Im Jahr 1752 wurde der letzte Mogul-Gouverneur Kaschmirs, Quli Khan, abgesetzt, und Kaschmir wurde Teil des Durrani-Reiches.
Dogra-Herrschaft
Mit dem schwindenden Bevölkerungsrückhalt der Durrani-Herrscher und dem Aufstieg des Sikh-Reiches unter Maharaja Ranjit Singh 1819 war Kaschmir wenig Widerstand entgegenzusetzen.
Nach minimalen Kämpfen mit den Afghanen wurde Kaschmir in das Sikh-Reich eingegliedert.
Nach dem Ersten Sikh-Krieg (1845–1846) erhielten die Briten Kaschmir als Teil der Kriegsentschädigung von der unterlegenen Sikh-Regierung.
Da diese nicht in der Lage war, die geforderte Summe von 1,5 Millionen Pfund Sterling zu zahlen, trat sie das Gebiet an die Briten ab.
Diese wiederum verkauften Kaschmir im Vertrag von Amritsar vom 16. März 1846 für 7,5 Millionen Rupien an Gulab Singh, den hinduistischen Raja von Jammu.

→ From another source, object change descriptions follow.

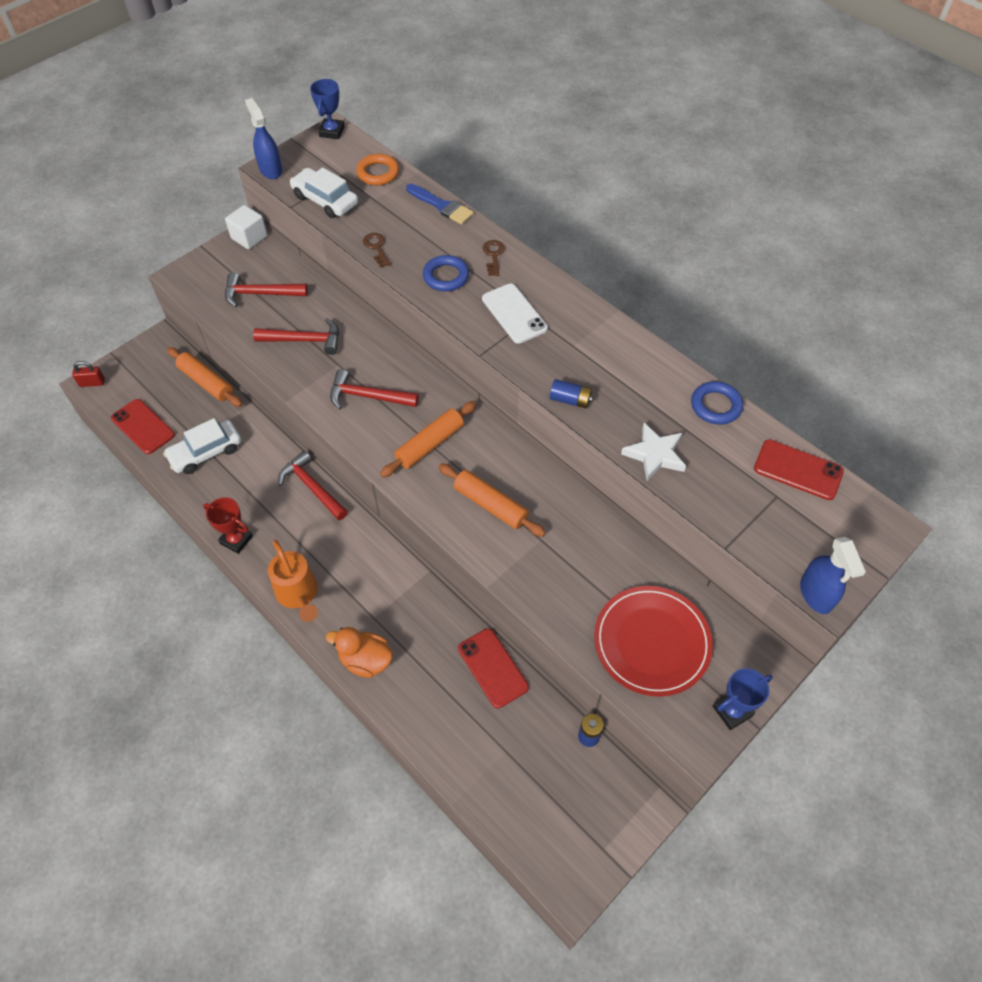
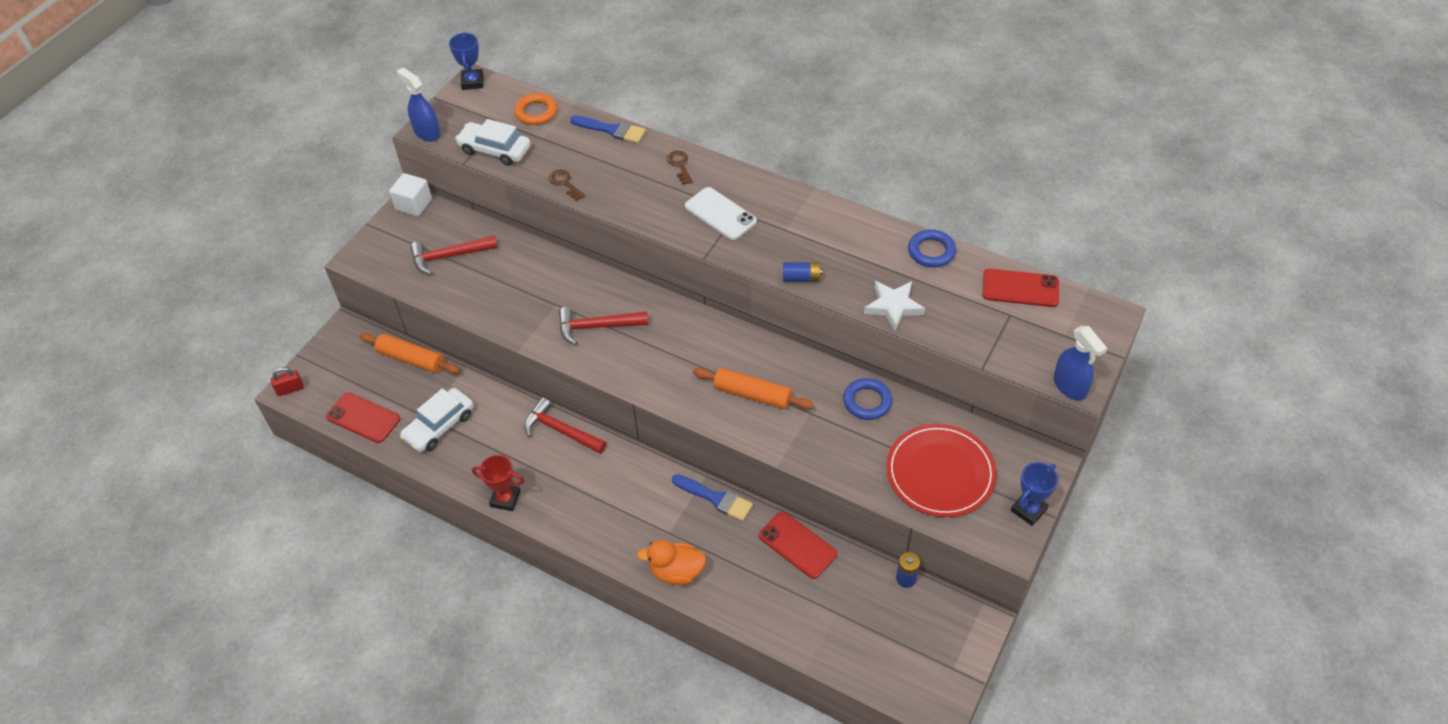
camera: 15 degrees left, 5 degrees down
red hammer [253,318,339,355] -> none
orange watering can [268,540,318,622] -> none
orange rolling pin [380,401,476,478] -> none
blue ring [423,255,469,291] -> blue ring moved to [843,378,892,420]
none -> blue brush [672,474,753,521]

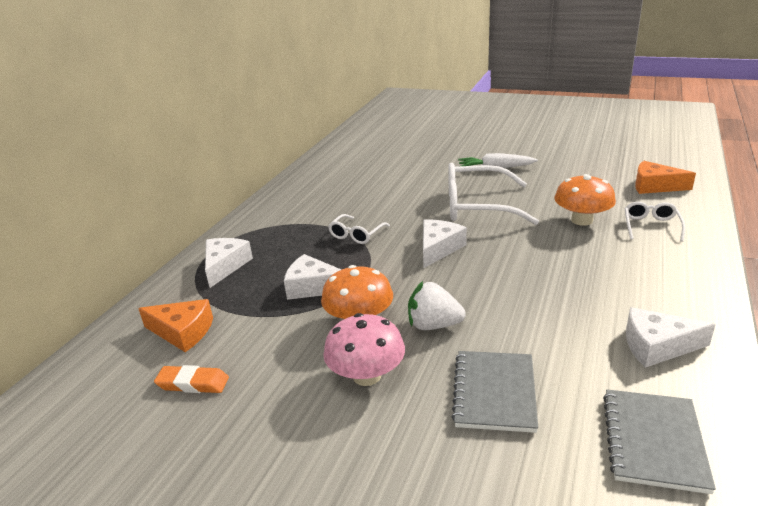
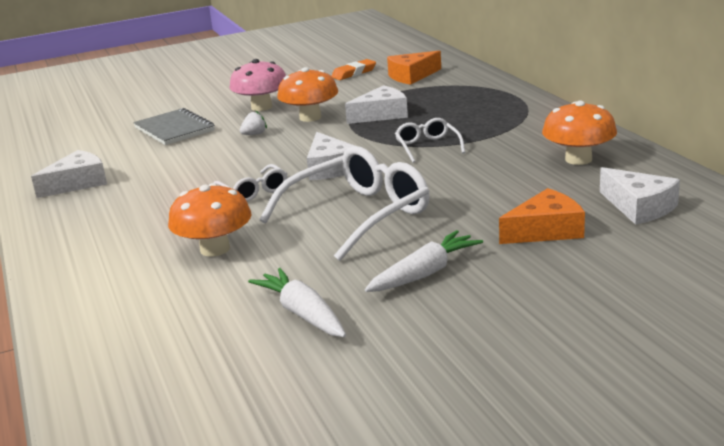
camera: 135 degrees right, 5 degrees down
white cheese [205,238,253,288] -> white cheese moved to [600,167,680,225]
white strawberry [408,281,466,330] -> white strawberry [240,110,267,135], size x0.56
grey notebook [603,390,716,494] -> none
white glasses [625,202,685,242] -> white glasses moved to [214,164,287,202]
orange cheese [635,161,696,194] -> orange cheese moved to [499,188,585,244]
none -> white carrot [248,268,346,337]
none -> orange mushroom [542,100,617,165]

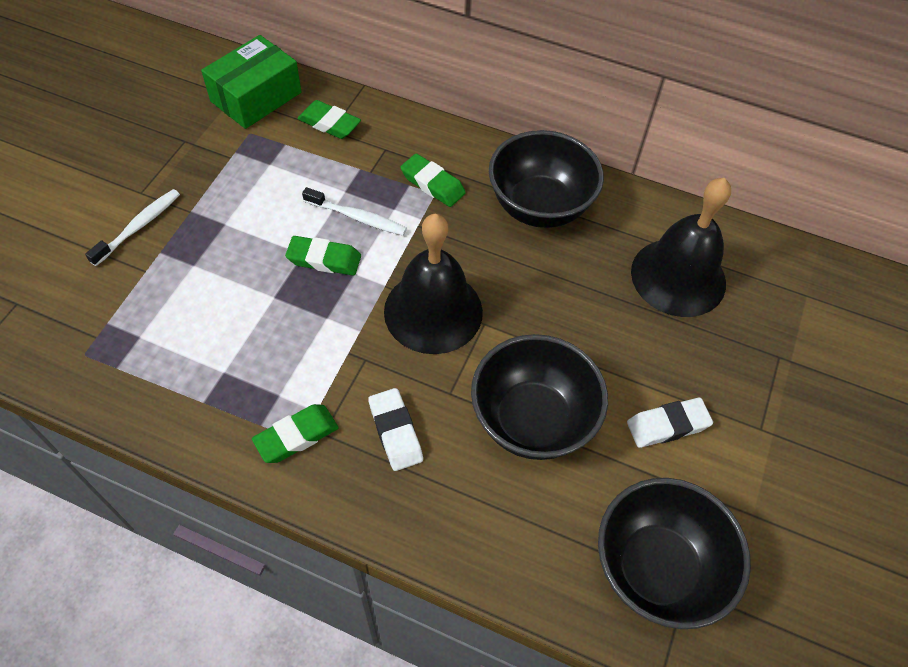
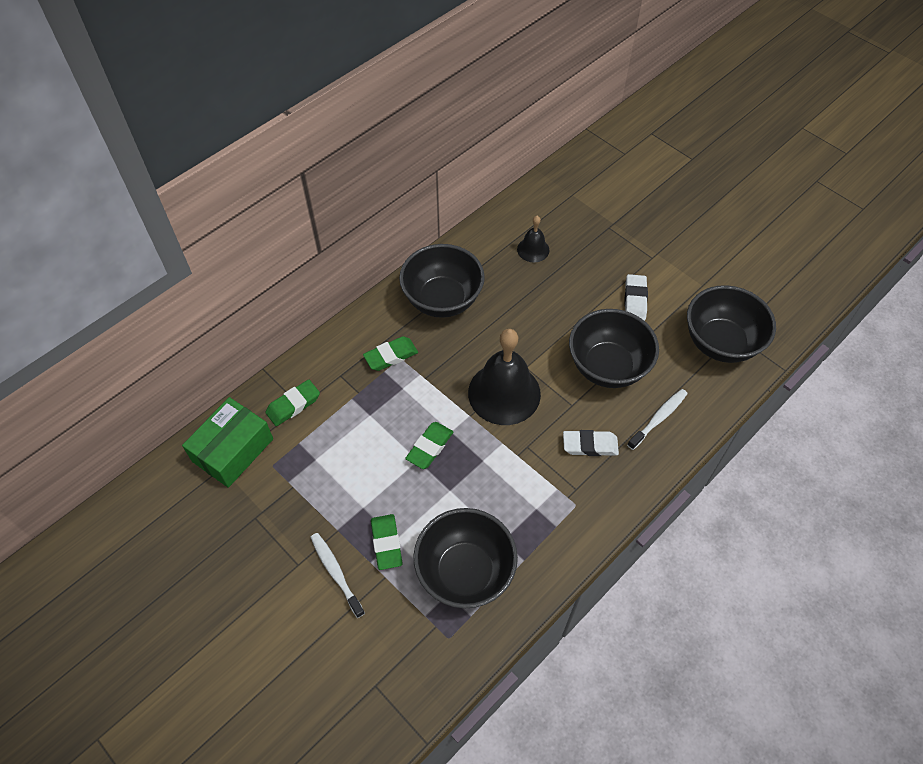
camera: 65 degrees left, 0 degrees up
green box [201,35,302,129] -> green box turned 60 degrees clockwise [182,397,273,488]
green eraser [252,404,339,463] -> green eraser moved to [371,514,403,570]
white toothbrush [302,187,407,236] -> white toothbrush moved to [627,389,687,450]
black bell [631,178,731,317] -> black bell [517,216,550,262], size x0.50
none -> black bowl [413,508,518,609]

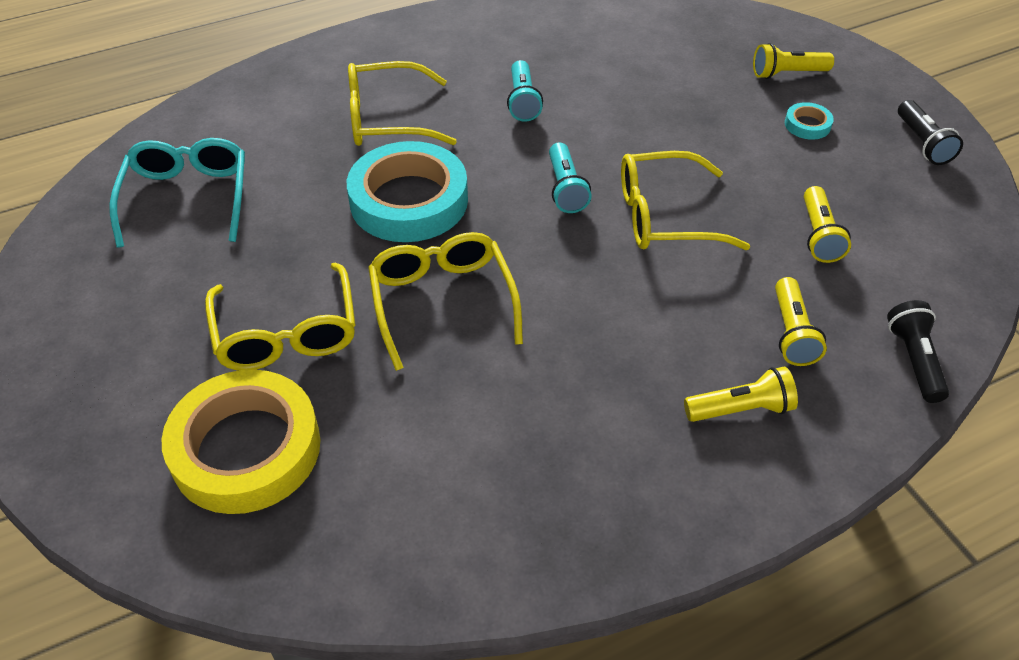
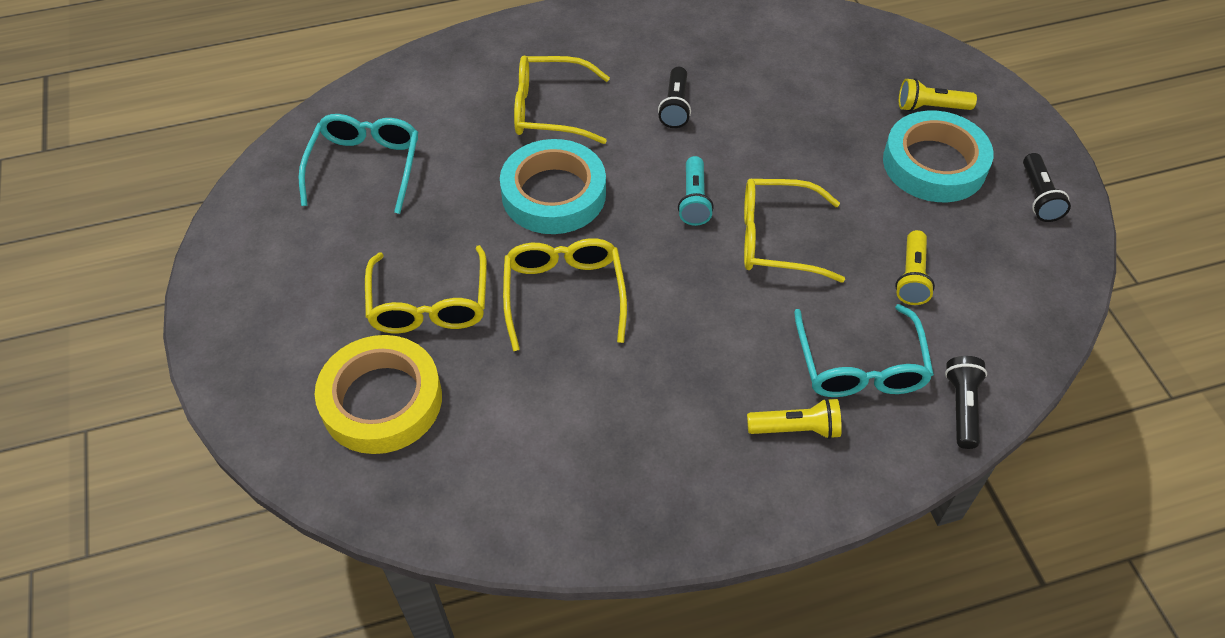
camera: 10 degrees right, 5 degrees up
turquoise flashlight [507,60,543,122] -> black flashlight [658,67,691,128]
yellow flashlight [775,277,827,366] -> turquoise glasses [794,304,934,397]
turquoise tape [785,102,834,140] -> turquoise tape [883,111,993,202], size x2.39

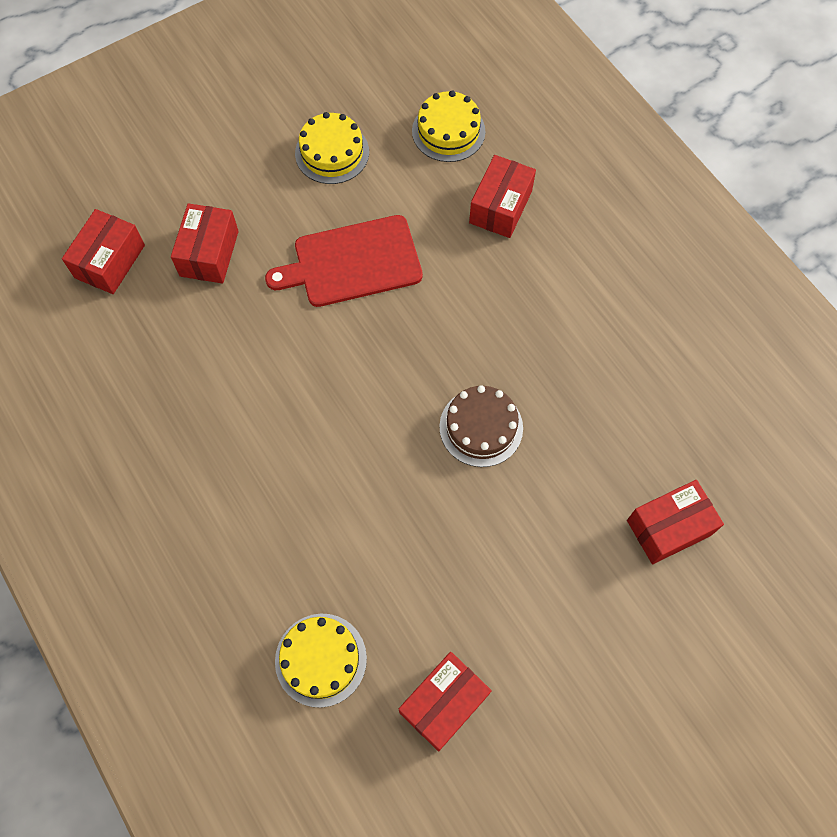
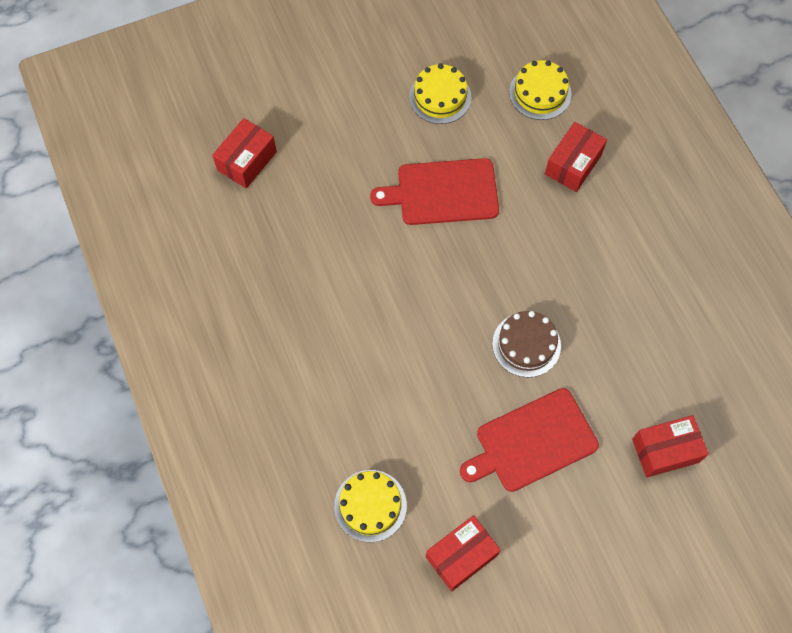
camera: 10 degrees right, 0 degrees up
red box [171,203,239,283] -> none
none -> red cutting board [460,388,599,492]

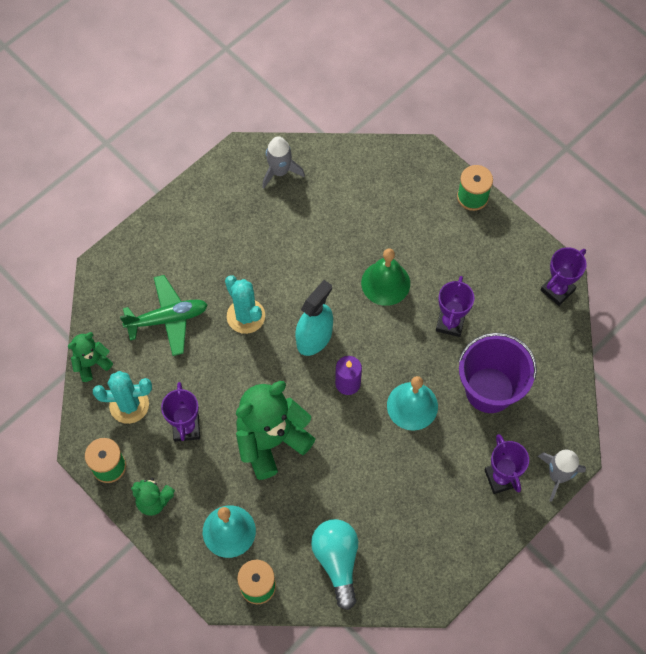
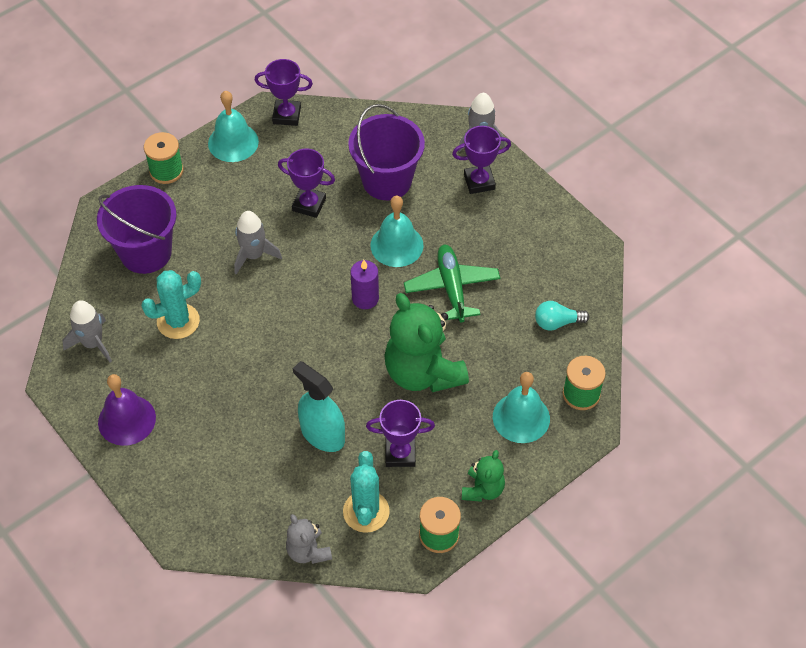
camera: 85 degrees left, 10 degrees down
green teddy bear [68,332,113,382] -> grey teddy bear [286,514,332,564]
green plane [120,275,208,356] -> green plane moved to [404,245,500,323]
turquoise cactus [225,275,265,334] -> turquoise cactus moved to [141,270,201,339]
turquoise spray bottle [295,280,333,356] -> turquoise spray bottle moved to [293,361,345,452]
turquoise light bulb [311,519,358,610] -> turquoise light bulb [535,301,589,331], size x0.62
green bell [361,248,410,306] -> grey rocket [234,211,282,275]
purple trophy [541,247,587,306] -> purple trophy turned 45 degrees counterclockwise [254,59,313,126]
none -> purple bucket [97,185,177,274]
none -> purple bell [98,374,156,446]
none -> turquoise bell [208,91,259,162]

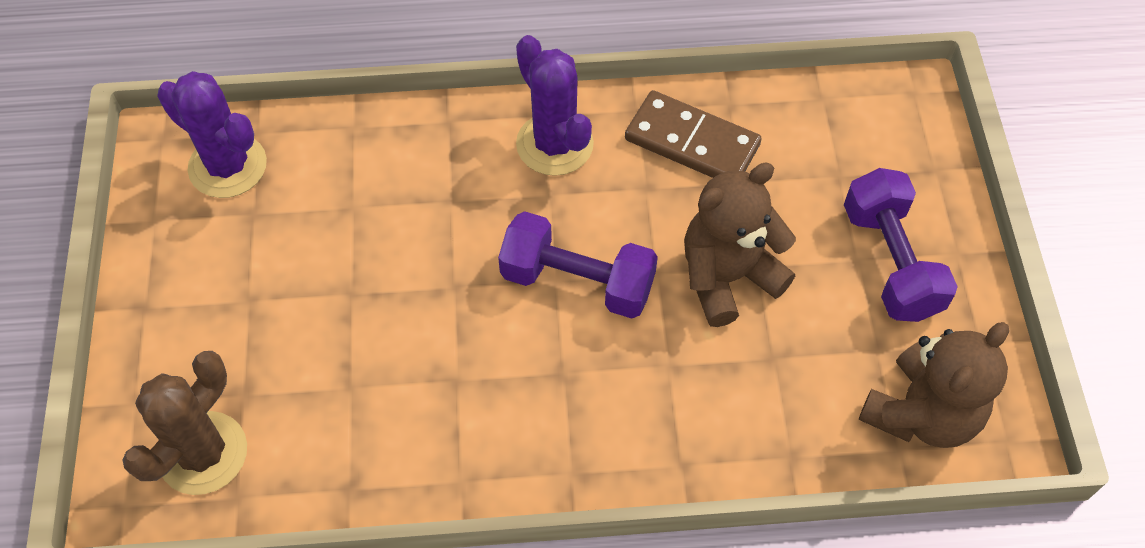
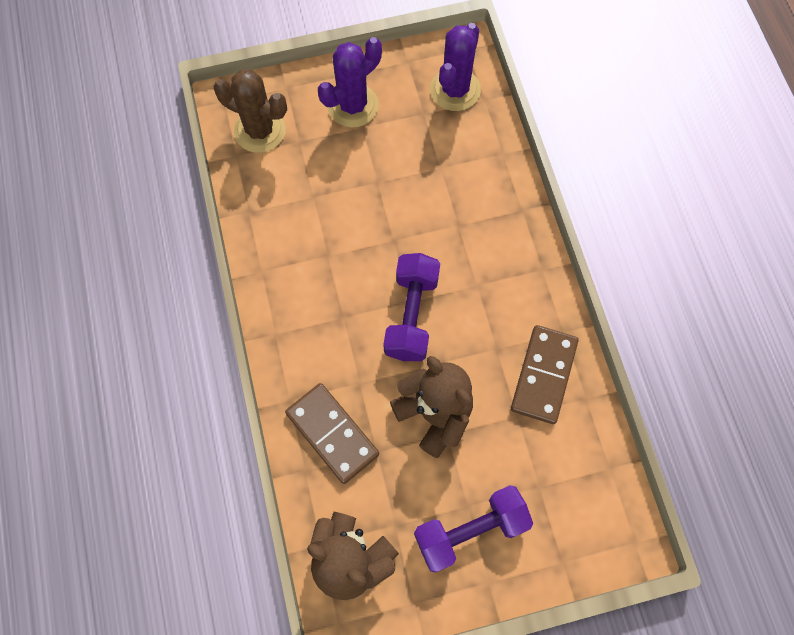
camera: 80 degrees right, 10 degrees up
purple cactus [516,35,594,176] -> purple cactus moved to [318,37,382,128]
none -> brown domino [285,383,379,484]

Damit gelangte Kaschmir unter die Kontrolle der Dogra-Dynastie und wurde de facto ein Fürstenstaat unter britischer Oberhoheit.
Die Dogra-Dynastie, die durch Gulab Singh begründet wurde, etablierte eine feudale Herrschaft, wobei der Landbesitz in den Händen weniger hinduistischer Familien konzentriert war.
Die muslimische Mehrheit Kaschmirs blieb weitgehend landlos oder als abhängige Pächter zurück und nicht außerhalb der Arbeitenden- und Bauernklassen anzufinden.
Hohe Steuern und Zwangsarbeit führten immer wieder zu Protesten, die brutal unterdrückt wurden – das wirtschaftliche Ungleichgewicht und die Diskriminierung der muslimischen Bevölkerung führten zu Migrationen in den Punjab und zu den ersten politischen Organisationen der muslimischen Bauern.
Kaschmir wurde zum Pufferstaat zwischen Britisch-Indien, China und Zentralasien, während die britische Ostindien-Kompanie während dieser Zeit die Kontrolle über Außenpolitik und strategische Angelegenheiten behielt und die Dogra-Dynastie als loyalen Vasallen einsetzte.
Während dieser Zeit litt die lokale Bevölkerung unter den ausbeuterischsten Bedingungen der feudalen Herrschaft.
[1] https://studybuddhism.com/de/fortgeschrittene-studien/geschichte-und-kultur/buddhismus-und-islam-fortgeschrittene-stufe/buddhistisch-muslimische-kontakte-kalifat-der-umayyaden/buddhismus-in-zentralasien-vor-ankunft-der-araber
[2] https://www.travelsilkroad.ch/geschichte
[3] Die Herrschaft war zwar unter Sadr’ud-Din Shah de-jure bereits (kurz) muslimisch, jedoch durch die de-facto Herrschaft Kota Ranis nach Richnians Tod unterbrochen.
[4] Quellen sind diverse Wikipedia-Seiten; u.a. „Durrani-Reich“ und „Ahmad Schah Durrani“ und
[5] Quellen sind diverse Wikipedia-Seiten, u.a. „Reich der Sikh“ und „Erster Sikh-Krieg“.